LinkedIn uses the first method for cross DC mirroring. For the second
method, there are 2 main issues. (1) Kafka depends on the ZK service to be
always available. For a ZK cluster to be available, you need a majority of
ZK servers to be up. If you set up a ZK cluster spanning only 2 data
centers, a single DC failure may make the ZK cluster unavailable. You can
set up a ZK cluster spanning 3 or more DCs, which allows you tolerate at
least 1 DC failure. (2) Long network latency across DCs. In order for the
follow to keep up with the leader in a different DC, you need to tune
parameters like replica.lag.max.messages, replica.lag.time.max.ms,
and replica.socket.receive.buffer.bytes to amortize the long network
On Sat, Jun 29, 2013 at 10:50 AM, Yu, Libo <[EMAIL PROTECTED]> wrote:
> The first method may lose message if cluster A is permanently down or
> restart right away as B always lags behind A. Even with mirroring, B has
> to wait
> to get missing msg until A is back. So it is not ideal. What type of
> solution did
> you use at linkedin?
> -----Original Message-----
> From: Joel Koshy [mailto:[EMAIL PROTECTED]]
> Sent: Friday, June 28, 2013 8:59 PM
> To: [EMAIL PROTECTED]
> Subject: Re: failover strategy
> The second method (replication across DCs) is not recommended.

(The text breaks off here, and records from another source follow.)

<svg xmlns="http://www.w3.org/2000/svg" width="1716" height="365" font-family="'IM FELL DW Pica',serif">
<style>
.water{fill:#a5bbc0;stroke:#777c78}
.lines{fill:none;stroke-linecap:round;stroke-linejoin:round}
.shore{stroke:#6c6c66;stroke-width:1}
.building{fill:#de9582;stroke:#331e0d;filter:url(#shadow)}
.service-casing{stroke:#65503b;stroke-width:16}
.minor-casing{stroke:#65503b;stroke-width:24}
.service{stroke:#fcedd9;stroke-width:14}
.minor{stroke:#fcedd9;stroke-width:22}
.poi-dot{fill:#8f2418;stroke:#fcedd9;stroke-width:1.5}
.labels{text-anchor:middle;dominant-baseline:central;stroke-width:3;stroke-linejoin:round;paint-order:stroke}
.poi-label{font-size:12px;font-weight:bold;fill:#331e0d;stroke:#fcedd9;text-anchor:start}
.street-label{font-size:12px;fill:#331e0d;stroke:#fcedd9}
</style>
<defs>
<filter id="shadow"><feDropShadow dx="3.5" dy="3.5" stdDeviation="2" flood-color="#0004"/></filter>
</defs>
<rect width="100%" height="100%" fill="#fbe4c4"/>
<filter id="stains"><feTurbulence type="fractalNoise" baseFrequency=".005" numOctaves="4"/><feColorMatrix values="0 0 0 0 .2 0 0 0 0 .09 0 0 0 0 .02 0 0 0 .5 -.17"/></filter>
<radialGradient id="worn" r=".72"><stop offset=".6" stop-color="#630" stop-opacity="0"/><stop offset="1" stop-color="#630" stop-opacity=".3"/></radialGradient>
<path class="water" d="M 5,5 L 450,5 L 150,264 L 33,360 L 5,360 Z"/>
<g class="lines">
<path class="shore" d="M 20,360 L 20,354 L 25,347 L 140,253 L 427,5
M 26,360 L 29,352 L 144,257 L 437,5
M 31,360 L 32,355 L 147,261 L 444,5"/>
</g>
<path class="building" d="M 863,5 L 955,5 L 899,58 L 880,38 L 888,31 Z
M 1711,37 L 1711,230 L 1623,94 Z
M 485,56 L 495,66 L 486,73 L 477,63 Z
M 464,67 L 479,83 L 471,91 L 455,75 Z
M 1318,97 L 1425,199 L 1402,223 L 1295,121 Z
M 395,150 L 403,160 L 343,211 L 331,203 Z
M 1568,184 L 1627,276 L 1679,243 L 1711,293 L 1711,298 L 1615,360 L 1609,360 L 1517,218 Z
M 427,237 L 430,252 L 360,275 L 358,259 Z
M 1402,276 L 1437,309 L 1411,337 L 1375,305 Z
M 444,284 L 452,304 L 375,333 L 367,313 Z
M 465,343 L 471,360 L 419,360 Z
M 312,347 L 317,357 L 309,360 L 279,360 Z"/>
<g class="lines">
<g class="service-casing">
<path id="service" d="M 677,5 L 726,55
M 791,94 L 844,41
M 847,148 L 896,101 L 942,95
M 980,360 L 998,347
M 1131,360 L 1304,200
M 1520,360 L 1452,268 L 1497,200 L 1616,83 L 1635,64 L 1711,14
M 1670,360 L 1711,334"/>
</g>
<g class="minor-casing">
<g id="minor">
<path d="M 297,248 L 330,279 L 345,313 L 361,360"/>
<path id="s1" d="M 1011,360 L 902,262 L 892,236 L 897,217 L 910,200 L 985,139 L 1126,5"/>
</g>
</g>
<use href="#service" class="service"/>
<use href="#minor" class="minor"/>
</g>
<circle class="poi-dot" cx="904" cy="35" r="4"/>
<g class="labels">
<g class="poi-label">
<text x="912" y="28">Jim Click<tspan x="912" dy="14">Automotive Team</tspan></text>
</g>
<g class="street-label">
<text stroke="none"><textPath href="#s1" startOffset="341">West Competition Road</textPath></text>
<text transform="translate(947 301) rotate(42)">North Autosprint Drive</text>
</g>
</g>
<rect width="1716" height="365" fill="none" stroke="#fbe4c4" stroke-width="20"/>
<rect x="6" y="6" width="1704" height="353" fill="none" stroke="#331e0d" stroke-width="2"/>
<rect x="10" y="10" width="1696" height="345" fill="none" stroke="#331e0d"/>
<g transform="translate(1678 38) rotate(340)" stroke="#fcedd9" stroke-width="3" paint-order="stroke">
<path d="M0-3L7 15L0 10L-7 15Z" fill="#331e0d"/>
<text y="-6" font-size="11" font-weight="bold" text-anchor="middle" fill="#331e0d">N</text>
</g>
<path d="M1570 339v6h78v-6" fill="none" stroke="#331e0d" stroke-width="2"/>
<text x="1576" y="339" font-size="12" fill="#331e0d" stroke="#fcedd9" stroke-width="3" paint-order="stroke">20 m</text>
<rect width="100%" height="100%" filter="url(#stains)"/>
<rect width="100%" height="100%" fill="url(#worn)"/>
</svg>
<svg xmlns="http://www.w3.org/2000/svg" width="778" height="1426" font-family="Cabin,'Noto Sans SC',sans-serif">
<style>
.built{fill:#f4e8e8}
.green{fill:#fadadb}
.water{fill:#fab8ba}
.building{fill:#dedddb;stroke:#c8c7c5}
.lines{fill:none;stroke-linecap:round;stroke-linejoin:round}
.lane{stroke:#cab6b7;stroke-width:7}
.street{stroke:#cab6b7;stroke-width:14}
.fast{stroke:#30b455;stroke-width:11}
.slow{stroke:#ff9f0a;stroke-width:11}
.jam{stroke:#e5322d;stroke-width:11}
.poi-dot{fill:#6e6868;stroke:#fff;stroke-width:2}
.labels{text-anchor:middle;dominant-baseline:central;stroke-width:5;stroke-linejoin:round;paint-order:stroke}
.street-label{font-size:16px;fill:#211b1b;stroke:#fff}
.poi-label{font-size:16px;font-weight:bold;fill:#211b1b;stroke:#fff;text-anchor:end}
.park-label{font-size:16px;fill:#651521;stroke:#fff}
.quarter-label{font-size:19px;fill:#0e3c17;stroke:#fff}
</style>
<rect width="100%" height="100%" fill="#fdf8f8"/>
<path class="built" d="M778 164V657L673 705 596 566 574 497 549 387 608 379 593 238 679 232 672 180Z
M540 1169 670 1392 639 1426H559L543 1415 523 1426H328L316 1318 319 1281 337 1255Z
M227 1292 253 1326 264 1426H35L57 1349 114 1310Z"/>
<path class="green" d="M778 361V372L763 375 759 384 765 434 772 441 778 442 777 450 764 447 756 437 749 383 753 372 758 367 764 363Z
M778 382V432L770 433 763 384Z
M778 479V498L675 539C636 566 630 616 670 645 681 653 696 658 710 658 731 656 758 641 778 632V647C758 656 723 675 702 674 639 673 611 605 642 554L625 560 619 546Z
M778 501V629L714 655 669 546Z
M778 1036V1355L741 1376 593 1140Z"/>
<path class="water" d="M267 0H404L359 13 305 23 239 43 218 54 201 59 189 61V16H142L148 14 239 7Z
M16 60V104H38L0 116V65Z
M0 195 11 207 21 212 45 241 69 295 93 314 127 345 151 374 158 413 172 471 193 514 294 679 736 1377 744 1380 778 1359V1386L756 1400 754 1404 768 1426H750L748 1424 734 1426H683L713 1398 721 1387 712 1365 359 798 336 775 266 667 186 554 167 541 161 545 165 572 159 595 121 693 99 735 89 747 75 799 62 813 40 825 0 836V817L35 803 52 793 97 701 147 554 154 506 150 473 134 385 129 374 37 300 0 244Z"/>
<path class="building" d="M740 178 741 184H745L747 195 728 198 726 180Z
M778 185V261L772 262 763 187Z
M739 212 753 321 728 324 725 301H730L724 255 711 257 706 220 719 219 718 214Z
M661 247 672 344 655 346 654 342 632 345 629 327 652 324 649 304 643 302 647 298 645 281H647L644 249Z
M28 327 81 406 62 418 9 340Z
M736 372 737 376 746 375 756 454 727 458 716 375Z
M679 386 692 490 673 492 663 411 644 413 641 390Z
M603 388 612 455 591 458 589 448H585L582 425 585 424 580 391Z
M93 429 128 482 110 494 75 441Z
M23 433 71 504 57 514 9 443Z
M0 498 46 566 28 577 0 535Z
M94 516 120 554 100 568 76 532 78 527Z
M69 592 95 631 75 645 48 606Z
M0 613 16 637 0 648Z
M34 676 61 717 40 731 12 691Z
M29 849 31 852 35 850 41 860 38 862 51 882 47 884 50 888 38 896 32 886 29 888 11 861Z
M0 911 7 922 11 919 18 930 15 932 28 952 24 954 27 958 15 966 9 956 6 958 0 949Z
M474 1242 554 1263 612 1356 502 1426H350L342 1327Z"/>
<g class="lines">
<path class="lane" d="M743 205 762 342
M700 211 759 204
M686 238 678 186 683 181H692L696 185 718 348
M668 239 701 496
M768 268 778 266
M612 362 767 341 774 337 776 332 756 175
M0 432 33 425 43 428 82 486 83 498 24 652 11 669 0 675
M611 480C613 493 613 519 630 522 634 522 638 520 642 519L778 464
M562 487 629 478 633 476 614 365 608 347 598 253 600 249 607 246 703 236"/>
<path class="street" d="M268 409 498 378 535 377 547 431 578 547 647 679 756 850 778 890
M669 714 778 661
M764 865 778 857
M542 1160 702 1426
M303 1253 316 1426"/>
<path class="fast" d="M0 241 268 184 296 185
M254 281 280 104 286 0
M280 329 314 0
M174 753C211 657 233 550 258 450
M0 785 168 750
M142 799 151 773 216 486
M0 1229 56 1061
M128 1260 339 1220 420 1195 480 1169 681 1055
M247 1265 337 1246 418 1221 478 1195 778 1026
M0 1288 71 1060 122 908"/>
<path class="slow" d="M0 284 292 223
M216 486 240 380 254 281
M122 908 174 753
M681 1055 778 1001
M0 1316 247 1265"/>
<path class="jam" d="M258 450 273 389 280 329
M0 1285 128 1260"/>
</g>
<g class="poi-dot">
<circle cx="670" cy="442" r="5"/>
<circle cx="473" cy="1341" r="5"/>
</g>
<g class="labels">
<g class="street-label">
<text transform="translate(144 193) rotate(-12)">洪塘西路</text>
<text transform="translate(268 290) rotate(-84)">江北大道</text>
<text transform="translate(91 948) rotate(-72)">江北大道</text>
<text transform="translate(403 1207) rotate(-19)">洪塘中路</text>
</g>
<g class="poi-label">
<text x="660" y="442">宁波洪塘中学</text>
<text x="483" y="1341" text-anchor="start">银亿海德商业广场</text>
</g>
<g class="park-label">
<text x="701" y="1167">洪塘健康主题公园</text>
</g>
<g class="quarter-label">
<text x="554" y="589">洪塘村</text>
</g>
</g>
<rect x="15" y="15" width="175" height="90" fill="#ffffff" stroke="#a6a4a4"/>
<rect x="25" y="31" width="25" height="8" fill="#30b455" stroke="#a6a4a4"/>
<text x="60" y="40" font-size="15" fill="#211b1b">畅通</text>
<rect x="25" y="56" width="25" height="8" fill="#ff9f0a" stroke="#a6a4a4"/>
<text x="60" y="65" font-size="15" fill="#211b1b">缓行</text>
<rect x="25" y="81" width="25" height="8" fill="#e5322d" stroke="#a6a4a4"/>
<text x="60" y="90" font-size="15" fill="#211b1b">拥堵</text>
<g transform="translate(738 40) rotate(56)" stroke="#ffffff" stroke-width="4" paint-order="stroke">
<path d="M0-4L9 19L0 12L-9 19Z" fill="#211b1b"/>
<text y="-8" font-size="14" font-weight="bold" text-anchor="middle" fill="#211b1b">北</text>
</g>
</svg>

> The first set up would work provided the set of topics you are mirroring
> from A->B is disjoint from the set of topics you are mirroring from B->A
> (i.e., to avoid a mirroring loop).
> On Fri, Jun 28, 2013 at 5:29 PM, Yu, Libo <[EMAIL PROTECTED]> wrote:
> > Hi,
> > I can think of two failover strategies. I am not sure which one is the
> right way to go.
> > First method. set up kafka server A on cluster 1 and set up another
> server B on cluster 2.
> > The two clusters are in different data centers. Use customized
> > mirrormaker to sync between the two servers. Use one server in
> > production and use the other one as contingency. If server A is down,
> server B will be used (this can be transparent to publishers/consumers).
> > There may be a lag between the two servers before server A is down .
> > But after A is back, the customized mirrormaker can sync the two. And
> > eventually B will have all the data A had before the failure.
> > Second method. Set up one kafka server using cluster 1 and cluster 2.
> > When creating a topic , always use two replications. For each
> > partition, assign one replication to a broker in cluster 1 and assign
> > the other replication to a broker in cluster 2. So kafka will handle the
> syncing and failover for the two clusters. Is that a right (expected) way
> to use kafka?
> > Regards,
> > Libo